[Collected data]
BEGIN
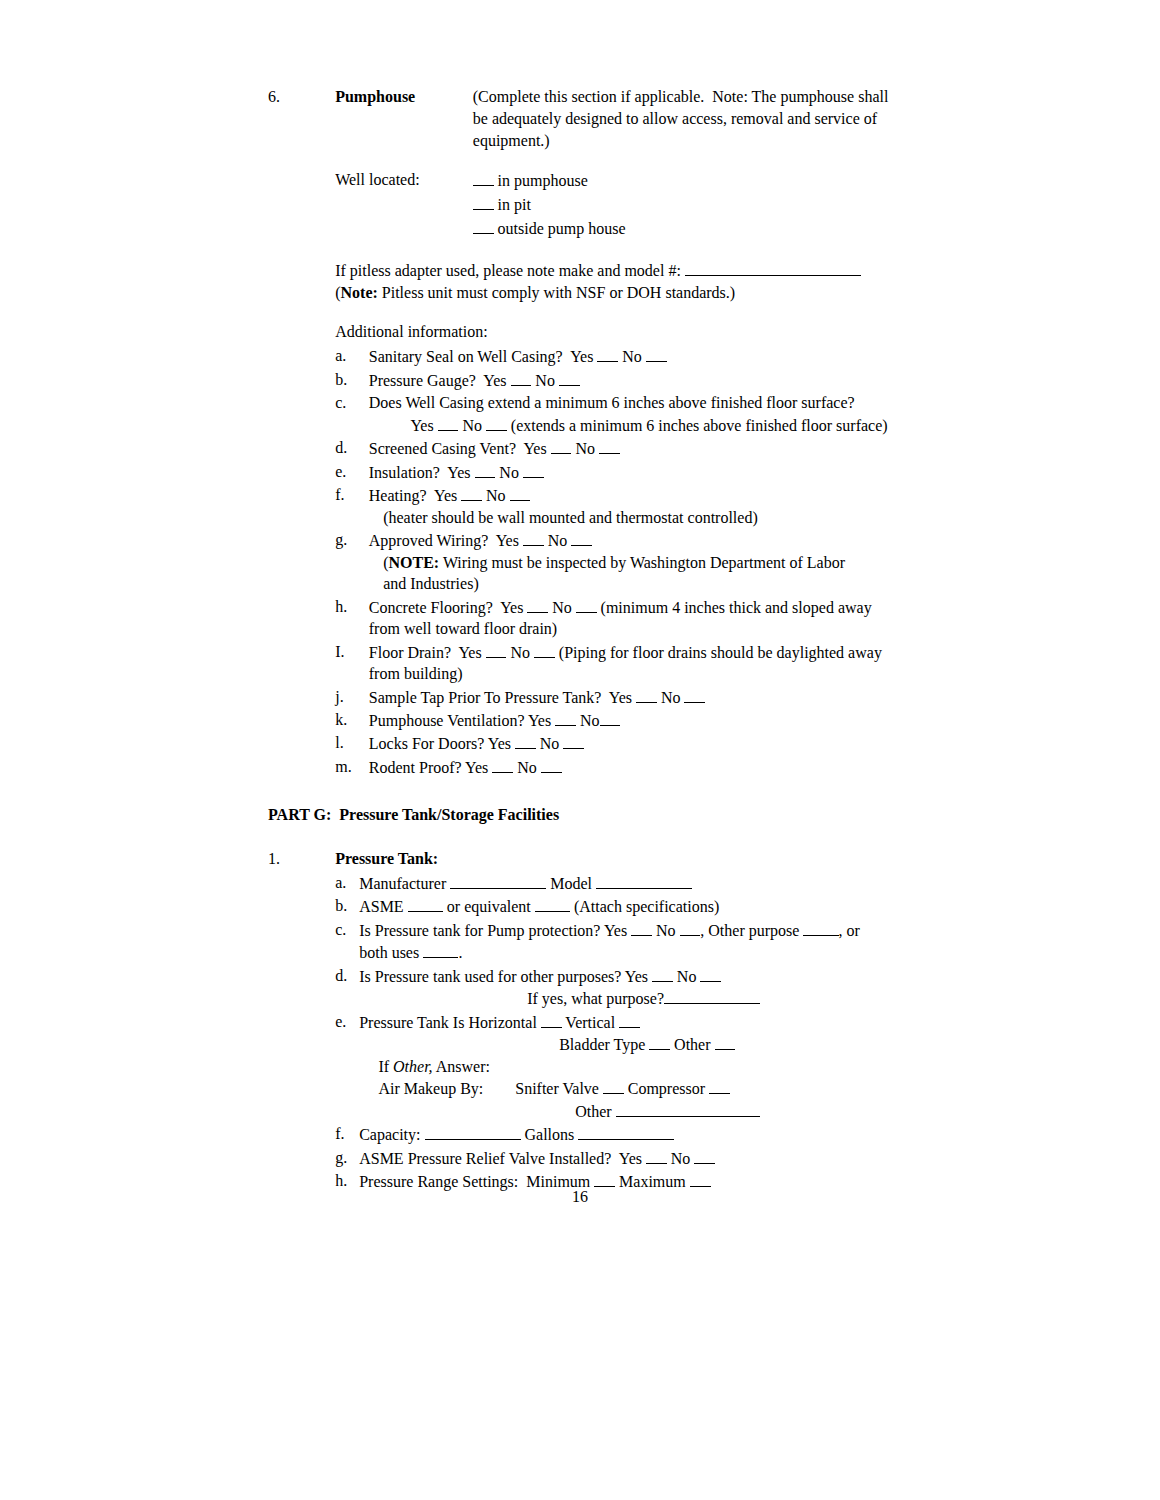6.
Pumphouse
(Complete this section if applicable. Note: The pumphouse shall be adequately designed to allow access, removal and service of equipment.)
Well located:
in pumphouse
in pit
outside pump house
If pitless adapter used, please note make and model #:
(Note: Pitless unit must comply with NSF or DOH standards.)
Additional information:
a. Sanitary Seal on Well Casing? Yes No
b. Pressure Gauge? Yes No
c. Does Well Casing extend a minimum 6 inches above finished floor surface? Yes No (extends a minimum 6 inches above finished floor surface)
d. Screened Casing Vent? Yes No
e. Insulation? Yes No
f. Heating? Yes No (heater should be wall mounted and thermostat controlled)
g. Approved Wiring? Yes No (NOTE: Wiring must be inspected by Washington Department of Labor
and Industries)
h. Concrete Flooring? Yes No (minimum 4 inches thick and sloped away from well toward floor drain)
I. Floor Drain? Yes No (Piping for floor drains should be daylighted away from building)
j. Sample Tap Prior To Pressure Tank? Yes No
k. Pumphouse Ventilation? Yes No
l. Locks For Doors? Yes No
m. Rodent Proof? Yes No
PART G: Pressure Tank/Storage Facilities
1.
Pressure Tank:
a. Manufacturer Model
b. ASME or equivalent (Attach specifications)
c. Is Pressure tank for Pump protection? Yes No , Other purpose , or both uses .
d. Is Pressure tank used for other purposes? Yes No If yes, what purpose?
e. Pressure Tank Is Horizontal Vertical Bladder Type Other If Other, Answer: Air Makeup By: Snifter Valve Compressor Other
f. Capacity: Gallons
g. ASME Pressure Relief Valve Installed? Yes No
h. Pressure Range Settings: Minimum Maximum
16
END
» ACTION ITEM: Only the last part of the records is wanted. Repeat it exactly, beginning at the line containing "k. Pumphouse Ventilation? Yes No" and ending at the final line.

» ANSWER SPACE:
k. Pumphouse Ventilation? Yes No
l. Locks For Doors? Yes No
m. Rodent Proof? Yes No
PART G: Pressure Tank/Storage Facilities
1.
Pressure Tank:
a. Manufacturer Model
b. ASME or equivalent (Attach specifications)
c. Is Pressure tank for Pump protection? Yes No , Other purpose , or both uses .
d. Is Pressure tank used for other purposes? Yes No If yes, what purpose?
e. Pressure Tank Is Horizontal Vertical Bladder Type Other If Other, Answer: Air Makeup By: Snifter Valve Compressor Other
f. Capacity: Gallons
g. ASME Pressure Relief Valve Installed? Yes No
h. Pressure Range Settings: Minimum Maximum
16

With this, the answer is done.